» **Material to process**

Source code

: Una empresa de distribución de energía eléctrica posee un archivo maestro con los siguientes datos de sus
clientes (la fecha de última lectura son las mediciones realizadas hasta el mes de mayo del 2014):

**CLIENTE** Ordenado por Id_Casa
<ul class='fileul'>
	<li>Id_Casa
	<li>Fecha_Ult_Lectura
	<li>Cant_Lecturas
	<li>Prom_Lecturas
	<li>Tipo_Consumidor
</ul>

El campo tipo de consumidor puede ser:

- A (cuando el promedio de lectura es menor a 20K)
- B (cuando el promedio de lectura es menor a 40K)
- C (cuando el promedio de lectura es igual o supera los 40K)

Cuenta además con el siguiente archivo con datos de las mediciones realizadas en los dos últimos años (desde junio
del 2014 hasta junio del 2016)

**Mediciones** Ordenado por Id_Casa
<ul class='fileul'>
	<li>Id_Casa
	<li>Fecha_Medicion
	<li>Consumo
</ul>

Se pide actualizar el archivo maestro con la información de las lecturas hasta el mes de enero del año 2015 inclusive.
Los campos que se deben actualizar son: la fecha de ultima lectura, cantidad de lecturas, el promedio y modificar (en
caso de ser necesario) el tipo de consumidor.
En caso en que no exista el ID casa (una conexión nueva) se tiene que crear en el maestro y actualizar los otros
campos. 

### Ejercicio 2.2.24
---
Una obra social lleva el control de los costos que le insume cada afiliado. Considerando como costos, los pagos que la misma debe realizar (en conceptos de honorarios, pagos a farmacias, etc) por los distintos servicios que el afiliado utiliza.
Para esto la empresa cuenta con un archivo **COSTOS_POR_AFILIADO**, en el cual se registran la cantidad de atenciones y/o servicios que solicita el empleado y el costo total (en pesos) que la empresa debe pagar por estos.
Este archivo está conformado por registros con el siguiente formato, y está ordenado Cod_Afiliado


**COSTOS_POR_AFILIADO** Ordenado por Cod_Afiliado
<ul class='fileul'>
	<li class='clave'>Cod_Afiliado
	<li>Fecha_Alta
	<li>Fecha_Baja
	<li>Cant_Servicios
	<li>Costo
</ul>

» **Assignment**
Nothing but the lines from the one that contains "clientes (la fecha" through the last line of the entries should appear in your reply, each repeated exactly.

» **Task response**
clientes (la fecha de última lectura son las mediciones realizadas hasta el mes de mayo del 2014):

**CLIENTE** Ordenado por Id_Casa
<ul class='fileul'>
	<li>Id_Casa
	<li>Fecha_Ult_Lectura
	<li>Cant_Lecturas
	<li>Prom_Lecturas
	<li>Tipo_Consumidor
</ul>

El campo tipo de consumidor puede ser:

- A (cuando el promedio de lectura es menor a 20K)
- B (cuando el promedio de lectura es menor a 40K)
- C (cuando el promedio de lectura es igual o supera los 40K)

Cuenta además con el siguiente archivo con datos de las mediciones realizadas en los dos últimos años (desde junio
del 2014 hasta junio del 2016)

**Mediciones** Ordenado por Id_Casa
<ul class='fileul'>
	<li>Id_Casa
	<li>Fecha_Medicion
	<li>Consumo
</ul>

Se pide actualizar el archivo maestro con la información de las lecturas hasta el mes de enero del año 2015 inclusive.
Los campos que se deben actualizar son: la fecha de ultima lectura, cantidad de lecturas, el promedio y modificar (en
caso de ser necesario) el tipo de consumidor.
En caso en que no exista el ID casa (una conexión nueva) se tiene que crear en el maestro y actualizar los otros
campos. 

### Ejercicio 2.2.24
---
Una obra social lleva el control de los costos que le insume cada afiliado. Considerando como costos, los pagos que la misma debe realizar (en conceptos de honorarios, pagos a farmacias, etc) por los distintos servicios que el afiliado utiliza.
Para esto la empresa cuenta con un archivo **COSTOS_POR_AFILIADO**, en el cual se registran la cantidad de atenciones y/o servicios que solicita el empleado y el costo total (en pesos) que la empresa debe pagar por estos.
Este archivo está conformado por registros con el siguiente formato, y está ordenado Cod_Afiliado


**COSTOS_POR_AFILIADO** Ordenado por Cod_Afiliado
<ul class='fileul'>
	<li class='clave'>Cod_Afiliado
	<li>Fecha_Alta
	<li>Fecha_Baja
	<li>Cant_Servicios
	<li>Costo
</ul>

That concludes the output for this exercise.